Darren Chester: I had a counter meal there last night actually, it was a great feed. And there is another beauty called the Lake Tyers Waterwheel Tavern, which is right on the water at Lake Tyers, about 10 kilometres out of Lakes Entrance, which is very popular. And there is one that I haven't actually had the chance to get to yet, is they've built a new pub at Buchan …
Darren James: We spoke to them yesterday, what a coincidence, and we spoke to the guy, his nickname is Brickie and he was a tremendous man. And that's a great story, where it was a sort of self-funded thing to get the pub up and running again.

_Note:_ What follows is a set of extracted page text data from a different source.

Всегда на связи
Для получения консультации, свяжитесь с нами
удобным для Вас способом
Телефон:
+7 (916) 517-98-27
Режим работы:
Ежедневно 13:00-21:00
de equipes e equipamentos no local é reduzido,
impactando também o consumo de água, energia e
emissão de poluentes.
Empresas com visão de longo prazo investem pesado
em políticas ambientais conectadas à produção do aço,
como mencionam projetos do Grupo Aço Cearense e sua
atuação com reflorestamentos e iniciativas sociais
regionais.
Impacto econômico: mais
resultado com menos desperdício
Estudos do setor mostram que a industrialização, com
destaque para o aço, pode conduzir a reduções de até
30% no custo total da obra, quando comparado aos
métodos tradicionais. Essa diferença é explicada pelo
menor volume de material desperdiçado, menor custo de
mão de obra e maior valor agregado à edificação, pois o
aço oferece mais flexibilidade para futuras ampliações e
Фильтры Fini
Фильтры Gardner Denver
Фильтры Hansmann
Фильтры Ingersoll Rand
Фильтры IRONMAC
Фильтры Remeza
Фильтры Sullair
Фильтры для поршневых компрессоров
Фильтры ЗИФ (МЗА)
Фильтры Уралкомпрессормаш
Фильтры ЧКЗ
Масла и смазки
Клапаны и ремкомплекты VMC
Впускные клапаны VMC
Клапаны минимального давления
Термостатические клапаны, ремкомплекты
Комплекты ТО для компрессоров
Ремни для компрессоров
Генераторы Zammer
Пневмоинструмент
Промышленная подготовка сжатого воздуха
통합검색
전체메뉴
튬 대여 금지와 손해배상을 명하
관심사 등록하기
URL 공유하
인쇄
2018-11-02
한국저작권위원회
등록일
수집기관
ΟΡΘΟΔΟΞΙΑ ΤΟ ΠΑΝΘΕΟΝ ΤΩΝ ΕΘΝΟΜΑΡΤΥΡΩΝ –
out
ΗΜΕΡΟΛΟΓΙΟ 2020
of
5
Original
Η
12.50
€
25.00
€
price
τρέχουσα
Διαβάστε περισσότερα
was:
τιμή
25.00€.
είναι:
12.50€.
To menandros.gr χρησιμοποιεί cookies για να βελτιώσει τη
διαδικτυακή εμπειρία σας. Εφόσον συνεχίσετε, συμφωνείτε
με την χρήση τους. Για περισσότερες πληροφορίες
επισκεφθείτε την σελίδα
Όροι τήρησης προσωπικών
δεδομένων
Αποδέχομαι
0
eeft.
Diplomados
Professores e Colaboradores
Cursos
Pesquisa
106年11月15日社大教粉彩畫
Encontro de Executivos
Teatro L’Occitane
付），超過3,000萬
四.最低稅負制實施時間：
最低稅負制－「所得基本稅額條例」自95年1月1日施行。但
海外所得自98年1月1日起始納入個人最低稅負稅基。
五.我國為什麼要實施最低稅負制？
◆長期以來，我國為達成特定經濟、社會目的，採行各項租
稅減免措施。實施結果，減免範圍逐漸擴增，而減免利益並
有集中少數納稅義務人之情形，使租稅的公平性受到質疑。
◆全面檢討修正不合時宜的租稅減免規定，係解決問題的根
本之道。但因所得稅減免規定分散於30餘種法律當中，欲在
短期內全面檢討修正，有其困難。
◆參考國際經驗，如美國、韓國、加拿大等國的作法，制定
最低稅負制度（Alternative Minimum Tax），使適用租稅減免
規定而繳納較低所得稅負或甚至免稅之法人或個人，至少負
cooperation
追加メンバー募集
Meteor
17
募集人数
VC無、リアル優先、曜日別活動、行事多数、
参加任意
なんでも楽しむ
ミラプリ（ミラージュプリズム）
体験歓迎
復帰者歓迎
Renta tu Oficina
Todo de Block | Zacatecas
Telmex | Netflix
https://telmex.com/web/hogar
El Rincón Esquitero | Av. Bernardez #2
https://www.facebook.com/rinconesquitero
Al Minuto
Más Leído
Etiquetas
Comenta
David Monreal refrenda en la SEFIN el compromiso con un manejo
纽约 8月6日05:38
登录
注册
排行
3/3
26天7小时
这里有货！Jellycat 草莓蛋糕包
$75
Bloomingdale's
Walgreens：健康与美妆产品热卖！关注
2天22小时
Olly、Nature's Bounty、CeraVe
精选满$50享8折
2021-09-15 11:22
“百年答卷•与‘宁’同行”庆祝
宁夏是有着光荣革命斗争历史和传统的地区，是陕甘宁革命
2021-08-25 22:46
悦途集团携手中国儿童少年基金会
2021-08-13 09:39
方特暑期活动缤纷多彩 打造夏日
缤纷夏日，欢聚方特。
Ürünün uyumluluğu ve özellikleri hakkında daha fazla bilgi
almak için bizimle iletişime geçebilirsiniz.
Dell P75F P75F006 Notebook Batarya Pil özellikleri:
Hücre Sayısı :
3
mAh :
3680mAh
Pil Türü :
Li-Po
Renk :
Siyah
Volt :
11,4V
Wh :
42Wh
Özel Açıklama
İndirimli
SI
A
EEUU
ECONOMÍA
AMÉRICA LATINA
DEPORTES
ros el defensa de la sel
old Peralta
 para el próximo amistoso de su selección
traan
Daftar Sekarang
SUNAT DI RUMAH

Darren Chester: Yeah, a bit of a crowd-funding thing. I think I put in a hundred bucks, someone dobbed me into it.
Darren James: Good on you.
Darren Chester: I haven't been out there to have a pot of beer with them yet, but that's a great achievement. It's a little town, Buchan—it's famous for the Buchan Caves.
Darren James: That's right, yeah.
Darren Chester: Everyone would've heard it from the caves. And when their watering hole got burned down it was a really sad thing for the town, and they got on top of the job and built a new one. So they're probably the three that I would—if I'm going out with my family for a meal, that's where we'd probably go to.
Darren James: Yeah, good call, very good call, and a coincidence that we spoke to them yesterday. And the final one: I've never met a Darren older than myself—my name is Darren— and you're younger than me so I'm still yet to meet one. But you're described as the George Clooney of federal ministers.
How did that come about?
Darren Chester: It was a bit of fun involving a radio presenter in Gippsland who was having some fun on air one day and started this thing going. I suppose it is better than being called the Shrek of ministers or something.
Darren James: That's right. Well I've seen a photo of you, and you know, I tend to agree Minister.
Darren Chester: You're very kind, Darren. Have a great day, and travel safe everyone.
Darren James: Thank you very much. You too. Darren Chester, the federal Member for Gippsland and Minister for Infrastructure and Transport.